• [Work instructions]:
Which of the lines below contain the word "Typescript" with matching capitalization? Copy out every such line.

• [Information shown]:
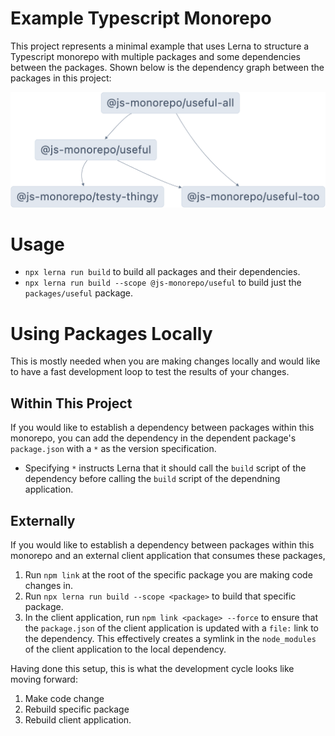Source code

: # Example Typescript Monorepo

This project represents a minimal example that uses Lerna to structure a Typescript monorepo with multiple packages and some dependencies between the packages. Shown below is the dependency graph between the packages in this project:

![image](graph.png)

# Usage

- `npx lerna run build` to build all packages and their dependencies.
- `npx lerna run build --scope @js-monorepo/useful` to build just the `packages/useful` package.

# Using Packages Locally

This is mostly needed when you are making changes locally and would like to have a fast development loop to test the results of your changes.

## Within This Project

If you would like to establish a dependency between packages within this monorepo, you can add the dependency in the dependent package's `package.json` with a `*` as the version specification.

- Specifying `*` instructs Lerna that it should call the `build` script of the dependency before calling the `build` script of the dependning application.

## Externally

If you would like to establish a dependency between packages within this monorepo and an external client application that consumes these packages,

1. Run `npm link` at the root of the specific package you are making code changes in.
2. Run `npx lerna run build --scope <package>` to build that specific package.
3. In the client application, run `npm link <package> --force` to ensure that the `package.json` of the client application is updated with a `file:` link to the dependency. This effectively creates a symlink in the `node_modules` of the client application to the local dependency.

Having done this setup, this is what the development cycle looks like moving forward:

1. Make code change
2. Rebuild specific package
3. Rebuild client application.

• [Response area]:
: # Example Typescript Monorepo
This project represents a minimal example that uses Lerna to structure a Typescript monorepo with multiple packages and some dependencies between the packages. Shown below is the dependency graph between the packages in this project:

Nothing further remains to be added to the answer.